The role of fine-needle aspiration biopsy (FNA) in the setting of hyperthyroidism is useful when “cold” nodules, or nodules that do not show any uptake on RAI uptake scans, are present in a patient with Graves’ disease or TMNG who prefers treatment with RAI ablation rather than surgery. Ruling out malignancy in cold nodules in these instances is important before proceeding with ablation therapy. In the absence of cold nodules, FNA is less important because the incidence of malignant nodules that are hyperfunctioning is extremely rare.
A thorough history and physical examination in addition to the previously mentioned biochemical and imaging studies should lead the clinician to the cause of thyrotoxicosis. The following sections go into additional detail about the causes of hyperthyroidism in which surgical resection has a role in treatment.
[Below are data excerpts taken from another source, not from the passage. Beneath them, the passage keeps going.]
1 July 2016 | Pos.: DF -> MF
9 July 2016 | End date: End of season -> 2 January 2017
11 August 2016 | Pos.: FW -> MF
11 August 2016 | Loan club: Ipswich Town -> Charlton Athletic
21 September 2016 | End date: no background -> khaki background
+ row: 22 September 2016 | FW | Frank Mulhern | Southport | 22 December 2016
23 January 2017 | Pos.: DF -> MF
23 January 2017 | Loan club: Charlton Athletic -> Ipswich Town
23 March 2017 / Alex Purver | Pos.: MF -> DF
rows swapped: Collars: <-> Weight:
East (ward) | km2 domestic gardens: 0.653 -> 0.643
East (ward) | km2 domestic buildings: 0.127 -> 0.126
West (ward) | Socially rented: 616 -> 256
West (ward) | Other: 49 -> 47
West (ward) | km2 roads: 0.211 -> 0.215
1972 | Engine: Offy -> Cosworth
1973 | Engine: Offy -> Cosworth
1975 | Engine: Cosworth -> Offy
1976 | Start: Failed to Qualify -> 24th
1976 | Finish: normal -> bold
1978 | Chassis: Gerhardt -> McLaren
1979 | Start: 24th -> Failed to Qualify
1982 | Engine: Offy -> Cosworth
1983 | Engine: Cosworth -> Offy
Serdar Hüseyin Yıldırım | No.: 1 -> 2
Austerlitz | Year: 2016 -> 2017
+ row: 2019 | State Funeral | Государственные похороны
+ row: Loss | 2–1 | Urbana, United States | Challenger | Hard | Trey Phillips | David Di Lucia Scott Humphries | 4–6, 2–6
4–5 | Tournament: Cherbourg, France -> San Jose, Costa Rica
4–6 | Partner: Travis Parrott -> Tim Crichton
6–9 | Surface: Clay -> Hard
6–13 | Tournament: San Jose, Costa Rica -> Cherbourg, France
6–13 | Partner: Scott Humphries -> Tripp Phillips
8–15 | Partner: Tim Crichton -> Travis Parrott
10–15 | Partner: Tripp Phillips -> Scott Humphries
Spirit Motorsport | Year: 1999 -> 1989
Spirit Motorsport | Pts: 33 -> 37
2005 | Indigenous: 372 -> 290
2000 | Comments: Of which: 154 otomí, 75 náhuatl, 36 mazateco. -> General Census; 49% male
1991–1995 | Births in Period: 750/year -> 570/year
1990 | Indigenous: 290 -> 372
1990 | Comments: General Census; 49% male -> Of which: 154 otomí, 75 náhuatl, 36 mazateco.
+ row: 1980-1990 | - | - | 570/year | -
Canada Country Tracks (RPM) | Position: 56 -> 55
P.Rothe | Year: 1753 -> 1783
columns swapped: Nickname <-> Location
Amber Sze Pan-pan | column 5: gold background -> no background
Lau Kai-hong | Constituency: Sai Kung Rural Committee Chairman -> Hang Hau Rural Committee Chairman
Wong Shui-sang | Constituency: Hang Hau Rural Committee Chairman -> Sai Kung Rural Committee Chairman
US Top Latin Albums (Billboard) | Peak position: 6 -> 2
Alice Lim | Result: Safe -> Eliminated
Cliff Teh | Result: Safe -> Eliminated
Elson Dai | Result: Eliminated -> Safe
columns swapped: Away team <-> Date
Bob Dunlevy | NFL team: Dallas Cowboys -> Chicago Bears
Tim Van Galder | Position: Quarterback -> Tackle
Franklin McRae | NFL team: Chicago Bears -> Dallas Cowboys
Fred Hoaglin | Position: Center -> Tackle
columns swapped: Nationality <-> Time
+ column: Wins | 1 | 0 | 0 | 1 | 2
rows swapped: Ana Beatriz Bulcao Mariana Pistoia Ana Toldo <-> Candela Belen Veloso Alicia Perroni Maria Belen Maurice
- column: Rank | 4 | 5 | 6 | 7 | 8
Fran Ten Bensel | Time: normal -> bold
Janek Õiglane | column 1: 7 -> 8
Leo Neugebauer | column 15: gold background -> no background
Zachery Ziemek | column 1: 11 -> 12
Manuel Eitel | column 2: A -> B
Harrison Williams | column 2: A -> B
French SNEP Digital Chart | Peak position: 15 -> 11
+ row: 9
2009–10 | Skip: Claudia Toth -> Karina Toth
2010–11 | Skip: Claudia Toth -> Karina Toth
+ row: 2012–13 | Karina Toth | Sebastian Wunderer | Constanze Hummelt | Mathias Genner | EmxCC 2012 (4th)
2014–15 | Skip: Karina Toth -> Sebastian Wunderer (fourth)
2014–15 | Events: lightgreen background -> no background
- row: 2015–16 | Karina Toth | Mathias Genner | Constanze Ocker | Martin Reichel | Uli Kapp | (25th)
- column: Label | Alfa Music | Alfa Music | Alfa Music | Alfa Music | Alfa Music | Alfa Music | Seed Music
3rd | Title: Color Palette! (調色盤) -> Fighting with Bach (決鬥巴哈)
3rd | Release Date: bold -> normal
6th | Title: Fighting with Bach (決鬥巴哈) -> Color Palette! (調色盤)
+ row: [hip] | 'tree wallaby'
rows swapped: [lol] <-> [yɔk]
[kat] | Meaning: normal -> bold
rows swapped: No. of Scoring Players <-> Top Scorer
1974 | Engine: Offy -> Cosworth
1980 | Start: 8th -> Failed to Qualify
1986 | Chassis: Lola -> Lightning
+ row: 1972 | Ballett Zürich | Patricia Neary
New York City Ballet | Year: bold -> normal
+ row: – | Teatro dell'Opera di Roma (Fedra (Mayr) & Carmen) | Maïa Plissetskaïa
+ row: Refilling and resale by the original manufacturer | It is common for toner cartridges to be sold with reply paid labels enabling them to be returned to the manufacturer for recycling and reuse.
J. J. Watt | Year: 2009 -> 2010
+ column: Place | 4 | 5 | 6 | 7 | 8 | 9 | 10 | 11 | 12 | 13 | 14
Graves’ disease is hyperthyroidism caused by the presence of circulating IgG autoantibodies that bind to and stimulate the G-protein–coupled TSH receptor. Graves’ disease affects approximately 0.5% of the population and is responsible for the majority (50% to 80%) of cases of hyperthyroidism. There is a 5:1 to 10:1 female predominance, and the peak incidence is between 40 and 60 years of age.16,17
A hereditary component appears to confer susceptibility to Graves’ disease; its presence in a maternal relative is associated with an increased incidence of the disease and younger age at onset.18,19 Environmental factors remain important, however, with only a 35% concordance rate between monozygotic twins.19 Events believed to be associated with triggering Graves’ disease in susceptible individuals include the use of sex steroids or immune-modulating drugs such as interferon-α, life stresses, smoking, and dietary iodine intake.20–22
Hyperthyroidism caused by Graves’ disease is attributable to an autoimmune process, whereby constitutive stimulation of the TSH receptor by autoantibodies leads to follicular hypertrophy and hyperplasia with enlargement of the thyroid gland. This also leads to thyroid hormone overproduction with a relative increase in the production and secretion of T3 relative to T4 and consequently a suppression of TSH.23 Iodine uptake and clearance are greatly enhanced, and the vascularity of the thyroid gland is significantly increased.